Foundry Evaluators¶

This page explains how AgentOps maps Microsoft Foundry Evaluation SDK evaluators to the data in agentops.yaml, dataset rows, HTTP responses, and trace imports.

Most users do not need to configure evaluator internals. AgentOps selects common evaluators from the target type and dataset shape. Use this page when you need to understand what each evaluator receives.

Config shape¶

The normal config stays small:

version: 1
agent: "https://support-dev.example.com/chat"
dataset: .agentops/data/rag-smoke.jsonl
response_source: agent

protocol: http-json
request_field: message
response_fields:
  response: answer
  context: context

thresholds:
  groundedness: ">=3"
  retrieval: ">=3"
  coherence: ">=3"

Use evaluators: only when you want to override the automatic choice:

evaluators:
  - GroundednessEvaluator
  - RetrievalEvaluator
  - RelevanceEvaluator

Requirements¶

Family	What it checks	Common inputs
Quality judges	The answer is coherent, fluent, similar, complete, or relevant.	prompt, response, expected answer
RAG judges	The answer uses retrieved context and the retrieval is useful.	prompt, response, context
Safety judges	The answer avoids harmful or protected content.	prompt, response
Agent judges	Tool use and agent workflow behavior are correct.	prompt, response, tool calls, tool definitions
Local metrics	Scores that do not need a judge model.	response, expected answer, latency

Parameters¶

AgentOps uses a small set of logical inputs. The same logical input can come from a static dataset, a live HTTP response, or imported telemetry.

Logical input	Meaning	Common source
`query`	The user prompt.	`row.input`
`response`	The target's final answer.	extracted response text
`ground_truth`	The expected answer or acceptance criteria.	`row.expected`
`response field`	Any value extracted through `response_fields`.	`$response.<field>`
`context`	Retrieved chunks, citations, or grounding text.	`row.context`, `$response.context`, `$retrieved_context`, or `$retrieved_context_items`
`tool_calls`	Tools called by the agent.	endpoint response or dataset row
`tool_definitions`	Tool schemas available to the agent.	dataset row
`trace_id`	Trace lineage for review and troubleshooting.	`$telemetry.trace_id`

Rules¶

The mapping rules are intentionally boring:

input in the dataset becomes the evaluator query.
The extracted target answer becomes response.
expected in the dataset becomes ground_truth.
context in the dataset becomes evaluator context.
For grey-box HTTP, response_fields.response supplies the final answer.
For grey-box HTTP, response_fields.context can supply $response.context.
$retrieved_context and $retrieved_context_items expose retrieval context in the evaluator placeholder format.
$telemetry.trace_id exposes imported telemetry lineage when it exists.
Tool fields are used only when the dataset or response includes tool data.

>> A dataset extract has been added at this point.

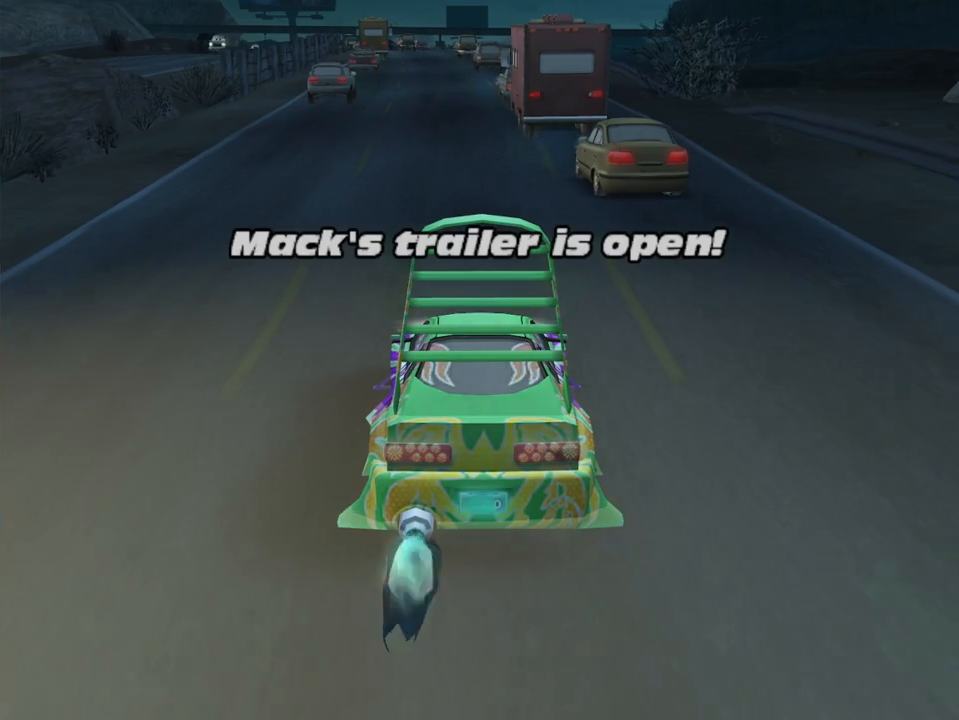
{"dt_ms": 500, "buttons": ["A", "R1"], "left_stick": "center", "right_stick": "center", "events": [[283, "R1", "up"], [400, "R1", "down"]]}
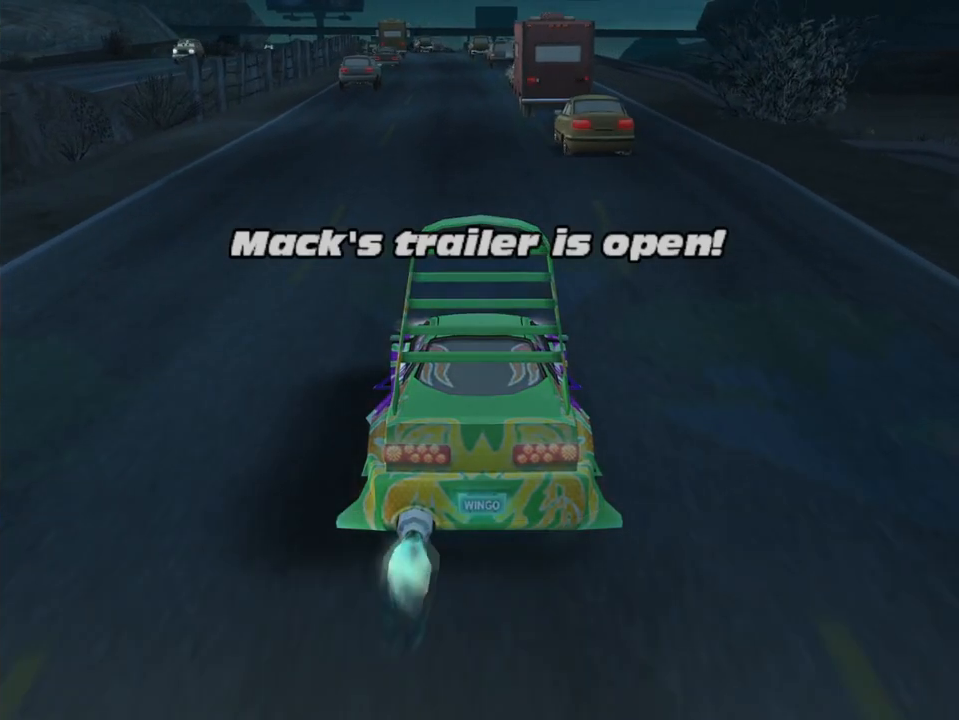
{"dt_ms": 500, "buttons": ["A", "R1", "R2"], "left_stick": "center", "right_stick": "center", "events": [[183, "R2", "down"]]}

For RAG, prefer a live context from the response when the endpoint can return it. That gives the judge the same evidence the agent used for the answer. Use static row.context when you want a fixed, hand-authored reference context.

Examples¶

Static dataset row:

{"input":"What is the refund window?","expected":"Customers can request a refund within 30 days.","context":"Refunds are available for 30 days after purchase."}

Static dataset config:

response_source: dataset

Use response_source: dataset when each row already has a response, prediction, output, or answer value and AgentOps should evaluate that value instead of calling the target.

Grey-box HTTP config:

protocol: http-json
request_field: message
response_fields:
  response: output.answer
  context: output.retrieval.chunks

Telemetry import:

agentops telemetry validate prod-rag
agentops telemetry preview prod-rag --rows 10
agentops telemetry import prod-rag --apply

When comparing this page with raw SDK examples, use these mappings:

Quality evaluators often show model_config. In AgentOps, set the judge model with AZURE_OPENAI_DEPLOYMENT or AZURE_AI_MODEL_DEPLOYMENT_NAME.
Safety evaluators often show azure_ai_project. In AgentOps, set the Foundry project with AZURE_AI_FOUNDRY_PROJECT_ENDPOINT or project_endpoint:.
Agent evaluators need the agent payload to include tool calls and tool definitions when you want tools to be judged.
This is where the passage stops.